Problem:
Once the line with "Table 3. Experimental" is found in the data, output it and each following line exactly, up to and including the line with "Table 6: POS", and nothing before or after.

Records:
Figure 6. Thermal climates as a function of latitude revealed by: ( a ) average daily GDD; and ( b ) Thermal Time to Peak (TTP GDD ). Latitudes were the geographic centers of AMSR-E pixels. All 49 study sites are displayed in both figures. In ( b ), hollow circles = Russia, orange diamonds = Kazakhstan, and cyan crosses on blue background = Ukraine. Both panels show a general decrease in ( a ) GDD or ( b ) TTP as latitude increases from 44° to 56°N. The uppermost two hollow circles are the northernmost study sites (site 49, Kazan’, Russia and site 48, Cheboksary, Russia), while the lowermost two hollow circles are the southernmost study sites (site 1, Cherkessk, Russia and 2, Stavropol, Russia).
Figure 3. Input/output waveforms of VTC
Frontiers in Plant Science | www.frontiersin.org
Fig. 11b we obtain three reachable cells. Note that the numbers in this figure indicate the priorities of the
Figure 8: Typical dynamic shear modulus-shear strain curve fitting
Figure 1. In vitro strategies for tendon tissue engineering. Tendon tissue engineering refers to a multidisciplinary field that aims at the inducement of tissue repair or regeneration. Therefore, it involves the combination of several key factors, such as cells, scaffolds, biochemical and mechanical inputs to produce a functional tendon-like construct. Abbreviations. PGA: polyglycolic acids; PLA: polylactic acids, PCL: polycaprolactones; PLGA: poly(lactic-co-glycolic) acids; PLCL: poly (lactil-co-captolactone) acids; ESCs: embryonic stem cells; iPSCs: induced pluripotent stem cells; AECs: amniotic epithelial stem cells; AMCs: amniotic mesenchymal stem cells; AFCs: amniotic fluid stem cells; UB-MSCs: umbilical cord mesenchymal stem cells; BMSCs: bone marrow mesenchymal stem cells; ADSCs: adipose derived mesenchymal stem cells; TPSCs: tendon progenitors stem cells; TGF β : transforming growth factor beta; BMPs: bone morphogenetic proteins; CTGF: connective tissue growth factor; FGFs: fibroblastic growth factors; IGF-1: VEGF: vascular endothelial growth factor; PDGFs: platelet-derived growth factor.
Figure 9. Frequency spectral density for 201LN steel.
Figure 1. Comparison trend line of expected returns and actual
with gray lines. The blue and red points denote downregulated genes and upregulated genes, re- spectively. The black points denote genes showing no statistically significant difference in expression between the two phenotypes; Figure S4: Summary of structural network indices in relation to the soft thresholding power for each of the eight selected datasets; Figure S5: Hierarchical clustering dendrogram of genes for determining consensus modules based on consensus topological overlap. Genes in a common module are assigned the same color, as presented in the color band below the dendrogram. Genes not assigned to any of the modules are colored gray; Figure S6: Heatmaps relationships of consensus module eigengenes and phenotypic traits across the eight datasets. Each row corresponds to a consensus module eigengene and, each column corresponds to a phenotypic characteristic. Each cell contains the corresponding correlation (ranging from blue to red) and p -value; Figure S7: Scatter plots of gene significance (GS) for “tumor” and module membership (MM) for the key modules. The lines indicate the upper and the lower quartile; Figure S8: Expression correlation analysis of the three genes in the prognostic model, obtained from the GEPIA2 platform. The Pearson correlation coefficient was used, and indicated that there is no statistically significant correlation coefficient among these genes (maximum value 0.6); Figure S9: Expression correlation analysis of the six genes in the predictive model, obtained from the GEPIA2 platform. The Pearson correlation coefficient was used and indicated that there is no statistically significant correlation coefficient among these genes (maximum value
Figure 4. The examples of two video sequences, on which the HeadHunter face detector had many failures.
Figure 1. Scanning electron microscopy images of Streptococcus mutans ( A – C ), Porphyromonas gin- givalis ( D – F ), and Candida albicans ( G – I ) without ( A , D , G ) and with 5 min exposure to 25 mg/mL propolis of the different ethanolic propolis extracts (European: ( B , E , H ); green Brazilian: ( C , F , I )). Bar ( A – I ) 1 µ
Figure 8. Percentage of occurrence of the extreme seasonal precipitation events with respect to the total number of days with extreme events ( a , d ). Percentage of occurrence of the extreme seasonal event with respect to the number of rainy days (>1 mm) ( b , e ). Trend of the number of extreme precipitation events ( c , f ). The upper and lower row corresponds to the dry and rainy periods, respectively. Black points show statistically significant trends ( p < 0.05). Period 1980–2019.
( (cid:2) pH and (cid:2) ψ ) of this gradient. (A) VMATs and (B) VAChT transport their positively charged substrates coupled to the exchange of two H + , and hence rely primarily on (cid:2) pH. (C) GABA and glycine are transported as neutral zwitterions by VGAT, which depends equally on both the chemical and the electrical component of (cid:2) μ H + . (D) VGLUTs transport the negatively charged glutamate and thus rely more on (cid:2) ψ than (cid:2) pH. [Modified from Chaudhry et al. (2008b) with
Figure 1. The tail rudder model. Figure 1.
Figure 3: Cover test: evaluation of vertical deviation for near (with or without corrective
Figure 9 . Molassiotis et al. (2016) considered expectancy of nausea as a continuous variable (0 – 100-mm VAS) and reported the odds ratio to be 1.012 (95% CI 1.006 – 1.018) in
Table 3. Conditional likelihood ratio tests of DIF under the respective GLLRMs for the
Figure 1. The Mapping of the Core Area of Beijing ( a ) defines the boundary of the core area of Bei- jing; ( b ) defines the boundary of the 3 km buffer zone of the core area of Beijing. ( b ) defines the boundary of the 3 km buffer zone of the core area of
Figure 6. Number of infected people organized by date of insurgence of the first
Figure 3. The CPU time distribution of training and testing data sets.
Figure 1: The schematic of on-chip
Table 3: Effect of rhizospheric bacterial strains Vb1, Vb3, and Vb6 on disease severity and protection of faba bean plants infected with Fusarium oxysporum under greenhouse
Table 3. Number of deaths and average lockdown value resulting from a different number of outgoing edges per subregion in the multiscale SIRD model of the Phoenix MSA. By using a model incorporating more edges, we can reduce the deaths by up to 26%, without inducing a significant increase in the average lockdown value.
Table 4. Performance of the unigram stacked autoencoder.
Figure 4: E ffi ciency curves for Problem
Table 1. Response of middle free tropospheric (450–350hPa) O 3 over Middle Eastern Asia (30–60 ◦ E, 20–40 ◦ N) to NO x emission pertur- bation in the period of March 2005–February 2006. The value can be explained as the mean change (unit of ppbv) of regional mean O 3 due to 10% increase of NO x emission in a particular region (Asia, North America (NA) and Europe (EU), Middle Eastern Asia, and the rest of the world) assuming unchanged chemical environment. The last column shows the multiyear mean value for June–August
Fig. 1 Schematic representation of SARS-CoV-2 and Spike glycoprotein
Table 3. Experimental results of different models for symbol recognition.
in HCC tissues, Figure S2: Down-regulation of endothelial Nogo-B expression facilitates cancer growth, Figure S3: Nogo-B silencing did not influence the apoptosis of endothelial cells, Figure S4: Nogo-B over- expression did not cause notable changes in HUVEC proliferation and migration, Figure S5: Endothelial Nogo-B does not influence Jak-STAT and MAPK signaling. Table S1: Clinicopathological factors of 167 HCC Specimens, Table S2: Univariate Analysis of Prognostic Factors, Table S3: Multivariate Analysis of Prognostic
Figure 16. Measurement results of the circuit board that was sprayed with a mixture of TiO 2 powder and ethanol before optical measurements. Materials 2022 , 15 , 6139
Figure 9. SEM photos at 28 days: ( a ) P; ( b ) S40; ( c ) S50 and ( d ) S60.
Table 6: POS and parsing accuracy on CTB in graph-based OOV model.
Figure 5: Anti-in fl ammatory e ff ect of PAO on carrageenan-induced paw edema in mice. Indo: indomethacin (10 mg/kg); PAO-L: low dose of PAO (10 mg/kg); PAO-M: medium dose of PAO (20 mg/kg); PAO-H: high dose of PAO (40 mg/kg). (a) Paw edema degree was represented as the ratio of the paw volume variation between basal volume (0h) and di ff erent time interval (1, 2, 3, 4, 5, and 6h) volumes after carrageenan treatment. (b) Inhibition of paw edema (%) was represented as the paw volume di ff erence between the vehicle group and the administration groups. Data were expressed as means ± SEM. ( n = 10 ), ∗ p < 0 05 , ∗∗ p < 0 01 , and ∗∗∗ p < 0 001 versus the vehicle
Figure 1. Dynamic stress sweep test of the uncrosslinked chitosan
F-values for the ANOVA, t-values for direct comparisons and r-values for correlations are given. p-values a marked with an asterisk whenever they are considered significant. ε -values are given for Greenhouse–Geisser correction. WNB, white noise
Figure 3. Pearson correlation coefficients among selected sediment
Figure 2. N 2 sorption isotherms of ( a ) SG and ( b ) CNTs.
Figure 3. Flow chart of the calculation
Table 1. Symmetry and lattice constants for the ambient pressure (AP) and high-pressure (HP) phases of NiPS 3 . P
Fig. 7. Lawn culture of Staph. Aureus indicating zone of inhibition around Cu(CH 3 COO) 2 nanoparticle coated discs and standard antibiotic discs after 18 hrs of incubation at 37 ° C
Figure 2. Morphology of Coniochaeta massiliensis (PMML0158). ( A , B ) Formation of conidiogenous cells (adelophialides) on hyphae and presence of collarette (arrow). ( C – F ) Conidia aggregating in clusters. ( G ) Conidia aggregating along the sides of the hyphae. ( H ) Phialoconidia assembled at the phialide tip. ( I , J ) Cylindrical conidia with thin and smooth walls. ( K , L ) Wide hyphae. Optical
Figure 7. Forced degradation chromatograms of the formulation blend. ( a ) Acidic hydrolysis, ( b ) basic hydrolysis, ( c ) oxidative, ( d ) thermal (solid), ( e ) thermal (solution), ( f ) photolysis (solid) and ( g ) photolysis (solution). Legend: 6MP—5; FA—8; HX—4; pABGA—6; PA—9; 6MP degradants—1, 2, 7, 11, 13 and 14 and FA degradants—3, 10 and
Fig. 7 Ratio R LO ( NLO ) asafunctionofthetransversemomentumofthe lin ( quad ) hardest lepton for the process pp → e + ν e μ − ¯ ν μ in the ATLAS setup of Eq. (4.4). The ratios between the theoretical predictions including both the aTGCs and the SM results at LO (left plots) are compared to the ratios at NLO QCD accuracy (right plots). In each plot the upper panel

Response below:
Table 3. Experimental results of different models for symbol recognition.
in HCC tissues, Figure S2: Down-regulation of endothelial Nogo-B expression facilitates cancer growth, Figure S3: Nogo-B silencing did not influence the apoptosis of endothelial cells, Figure S4: Nogo-B over- expression did not cause notable changes in HUVEC proliferation and migration, Figure S5: Endothelial Nogo-B does not influence Jak-STAT and MAPK signaling. Table S1: Clinicopathological factors of 167 HCC Specimens, Table S2: Univariate Analysis of Prognostic Factors, Table S3: Multivariate Analysis of Prognostic
Figure 16. Measurement results of the circuit board that was sprayed with a mixture of TiO 2 powder and ethanol before optical measurements. Materials 2022 , 15 , 6139
Figure 9. SEM photos at 28 days: ( a ) P; ( b ) S40; ( c ) S50 and ( d ) S60.
Table 6: POS and parsing accuracy on CTB in graph-based OOV model.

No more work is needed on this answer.